That Saturday, a fierce debate raged in the high school auditorium. Well, it was actually a match between debate teams, so the ferocity level matched an annoyed squirrel, but it was fierce enough for debate club. Since Bill's school was playing host to the match, he volunteered to help run things. During the day, he had plenty of idle time to find mischief.

In an unlocked classroom, Bill found a Macintosh LC, unsupervised, unattended, and equipped with a microphone. In the actual computer lab across the hall, Bill and his classmates constantly pranked each other's machines, and it struck him as a good idea to play a prank on this one. Quickly, he recorded himself proclaiming, "This computer has been hacked. I am in complete control of this computer. BWAHAHAHAHA." Bill placed the audio file in the machine's Startup folder, shut the machine down, and went back to the debates.

That night, Bill couldn't sleep. He was a bit embarrassed about the prank; what felt funny earlier that day just seemed silly to him now. What really worried him was the fact that the victim- some teacher he didn't know- would seek an expert on computers to deal with the "hacker". An expert like Ms. Foote, the CompSci teacher. He had Ms. Foote first period, and she'd almost certainly recognize even his disguised voice on the computer. For the kind of student that was on the debate team and had never seen detention in his entire life, that was a terrifying thought. His brain invented the worst scenarios: he saw himself sitting before a college recruiter; "Well, your GPA is fantastic," the recruiter said, "but it says here you were suspended? We don't want that kind of person in our school."

Bill resolved to go to school early on Monday morning. He would return to the scene of the crime, undo his little prank, forget it ever happened. With a clear plan in mind, he slept easy. Sunday passed uneventfully, and by Monday, his early morning errand was completely forgotten. He arrived at school at the normal time and went about his business.

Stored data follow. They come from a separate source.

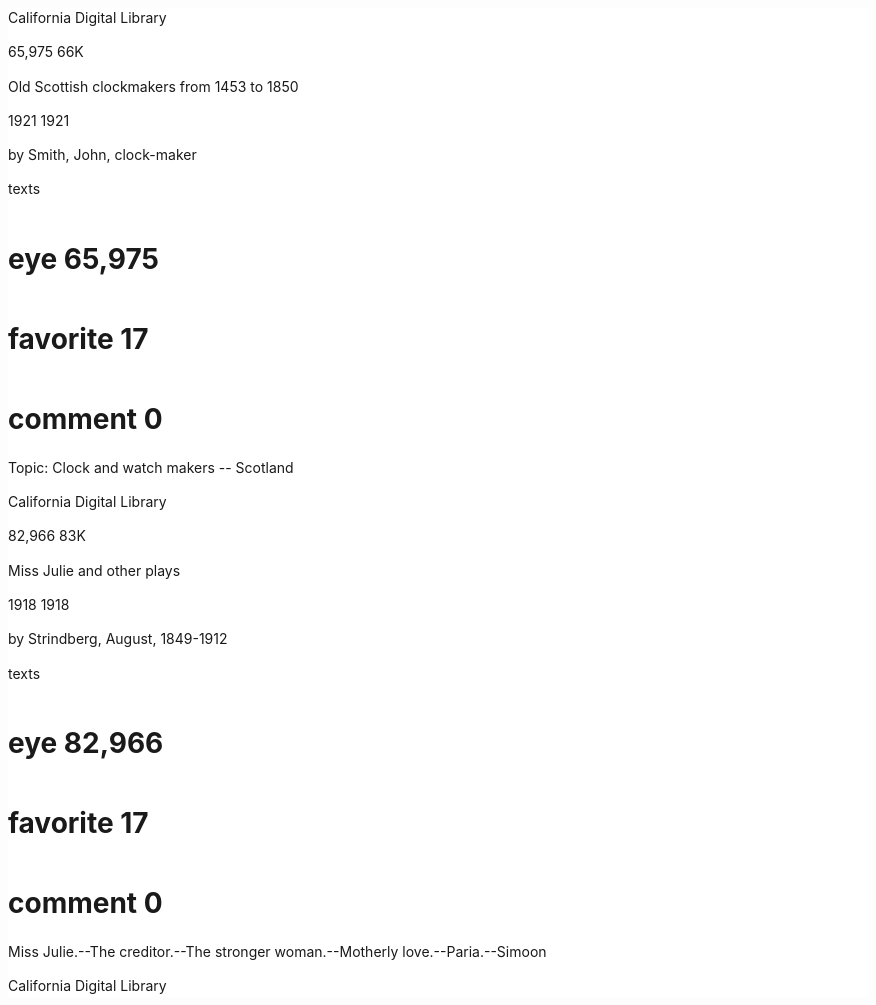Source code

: California Digital Library

65,975 66K

[](/details/oldscottishclock00smitrich "Old Scottish clockmakers from 1453 to 1850")

Old Scottish clockmakers from 1453 to 1850

1921 1921

<span class="hidden-lists">by</span> <span class="byv" title="Smith, John, clock-maker">Smith, John, clock-maker</span>

<span class="iconochive-texts" aria-hidden="true"></span><span class="sr-only">texts</span>

<span class="iconochive-eye" aria-hidden="true"></span><span class="sr-only">eye</span> 65,975
==============================================================================================

<span class="iconochive-favorite" aria-hidden="true"></span><span class="sr-only">favorite</span> 17
====================================================================================================

<span class="iconochive-comment" aria-hidden="true"></span><span class="sr-only">comment</span> 0
=================================================================================================

Topic: Clock and watch makers -- Scotland  

<a href="/details/cdl" class="stealth"></a>

California Digital Library

82,966 83K

[](/details/missjulieotherpl00striiala "Miss Julie and other plays")

Miss Julie and other plays

1918 1918

<span class="hidden-lists">by</span> <span class="byv" title="Strindberg, August, 1849-1912">Strindberg, August, 1849-1912</span>

<span class="iconochive-texts" aria-hidden="true"></span><span class="sr-only">texts</span>

<span class="iconochive-eye" aria-hidden="true"></span><span class="sr-only">eye</span> 82,966
==============================================================================================

<span class="iconochive-favorite" aria-hidden="true"></span><span class="sr-only">favorite</span> 17
====================================================================================================

<span class="iconochive-comment" aria-hidden="true"></span><span class="sr-only">comment</span> 0
=================================================================================================

Miss Julie.--The creditor.--The stronger woman.--Motherly love.--Paria.--Simoon  

<a href="/details/cdl" class="stealth"></a>

California Digital Library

The reminder he needed was an unfamiliar teacher entering his first-period CompSci classroom to talk to Ms. Foote. The two teachers exchanged words for a few moments, and Ms. Foote pointed at Bill. He did his best to look casual and ignore it. The strange teacher came over to him and said, "Hi, I'm Mr. Rosso. I'm having a little problem with the computer in my room across the hall."

Bill swallowed, and casually replied, "Well, I can take a look." His voice cracked in the middle, destroying his otherwise suave delivery. He adjusted his glasses and followed Mr. Rosso across the hall. Bill's pulse rate increased with every step, and when he saw the computer monitor was blank, it crashed back down.

"I'm subbing for Mr. Kowchevski," Mr. Rosso explained, "and he left a note that his lesson plans were on the computer." With a self deprecating smile, he added, "But I don't know my way around Macs, apparently. I can't turn it on."

With a sigh of relief, Bill glanced down at the keyboard. In true Apple fashion, the keyboard was proprietary; the power button was just another key on the keyboard. It didn't look like any other power button on Earth, and it confused nearly everyone the first time. Bill sat down and said, "Oh, it's easy. But here, let me make sure it's configured so that you can access Mr. Kowchevski's files."

A quick keyboard shortcut kept the machine from executing its Startup Items, and Mr. Rosso didn't even notice when Bill deleted the offending file and emptied the Trash. He wiped the sweat from his brow, handed the mouse to Mr. Rosso, and went back to class. Bill would go on to a career in IT, and usually, he would always try and make sure what he worked on was well designed. But he always remembered that sometimes terrible design can save the day.